==== DATA FOR PROCESSING ====

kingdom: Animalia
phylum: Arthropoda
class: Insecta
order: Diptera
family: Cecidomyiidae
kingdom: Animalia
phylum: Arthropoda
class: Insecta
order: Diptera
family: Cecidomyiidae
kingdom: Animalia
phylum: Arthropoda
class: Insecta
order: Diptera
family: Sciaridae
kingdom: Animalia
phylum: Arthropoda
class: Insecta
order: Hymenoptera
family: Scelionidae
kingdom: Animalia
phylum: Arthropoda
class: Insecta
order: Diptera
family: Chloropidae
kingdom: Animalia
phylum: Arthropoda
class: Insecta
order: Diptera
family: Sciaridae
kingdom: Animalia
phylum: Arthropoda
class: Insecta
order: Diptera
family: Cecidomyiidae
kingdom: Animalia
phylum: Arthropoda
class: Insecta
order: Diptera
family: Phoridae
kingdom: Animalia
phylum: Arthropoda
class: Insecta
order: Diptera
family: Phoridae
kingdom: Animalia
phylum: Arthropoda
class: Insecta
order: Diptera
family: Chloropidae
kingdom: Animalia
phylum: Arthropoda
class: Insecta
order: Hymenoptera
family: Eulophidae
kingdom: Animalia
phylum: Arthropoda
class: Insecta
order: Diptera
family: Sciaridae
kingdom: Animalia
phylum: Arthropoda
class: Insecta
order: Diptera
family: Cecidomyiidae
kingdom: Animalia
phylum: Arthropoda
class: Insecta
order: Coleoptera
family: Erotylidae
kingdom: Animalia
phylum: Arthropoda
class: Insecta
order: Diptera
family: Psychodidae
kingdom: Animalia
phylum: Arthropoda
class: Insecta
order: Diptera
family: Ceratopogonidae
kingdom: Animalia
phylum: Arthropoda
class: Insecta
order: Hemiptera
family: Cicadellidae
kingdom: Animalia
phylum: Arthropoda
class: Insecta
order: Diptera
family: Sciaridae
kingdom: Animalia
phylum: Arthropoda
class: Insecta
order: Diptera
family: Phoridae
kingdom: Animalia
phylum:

====

> [EXERCISE AIM]:
Reproduce every line of the data above, keeping each one unchanged and in its original order.

> [RESULT FOR THIS TASK]:
kingdom: Animalia
phylum: Arthropoda
class: Insecta
order: Diptera
family: Cecidomyiidae
kingdom: Animalia
phylum: Arthropoda
class: Insecta
order: Diptera
family: Cecidomyiidae
kingdom: Animalia
phylum: Arthropoda
class: Insecta
order: Diptera
family: Sciaridae
kingdom: Animalia
phylum: Arthropoda
class: Insecta
order: Hymenoptera
family: Scelionidae
kingdom: Animalia
phylum: Arthropoda
class: Insecta
order: Diptera
family: Chloropidae
kingdom: Animalia
phylum: Arthropoda
class: Insecta
order: Diptera
family: Sciaridae
kingdom: Animalia
phylum: Arthropoda
class: Insecta
order: Diptera
family: Cecidomyiidae
kingdom: Animalia
phylum: Arthropoda
class: Insecta
order: Diptera
family: Phoridae
kingdom: Animalia
phylum: Arthropoda
class: Insecta
order: Diptera
family: Phoridae
kingdom: Animalia
phylum: Arthropoda
class: Insecta
order: Diptera
family: Chloropidae
kingdom: Animalia
phylum: Arthropoda
class: Insecta
order: Hymenoptera
family: Eulophidae
kingdom: Animalia
phylum: Arthropoda
class: Insecta
order: Diptera
family: Sciaridae
kingdom: Animalia
phylum: Arthropoda
class: Insecta
order: Diptera
family: Cecidomyiidae
kingdom: Animalia
phylum: Arthropoda
class: Insecta
order: Coleoptera
family: Erotylidae
kingdom: Animalia
phylum: Arthropoda
class: Insecta
order: Diptera
family: Psychodidae
kingdom: Animalia
phylum: Arthropoda
class: Insecta
order: Diptera
family: Ceratopogonidae
kingdom: Animalia
phylum: Arthropoda
class: Insecta
order: Hemiptera
family: Cicadellidae
kingdom: Animalia
phylum: Arthropoda
class: Insecta
order: Diptera
family: Sciaridae
kingdom: Animalia
phylum: Arthropoda
class: Insecta
order: Diptera
family: Phoridae
kingdom: Animalia
phylum:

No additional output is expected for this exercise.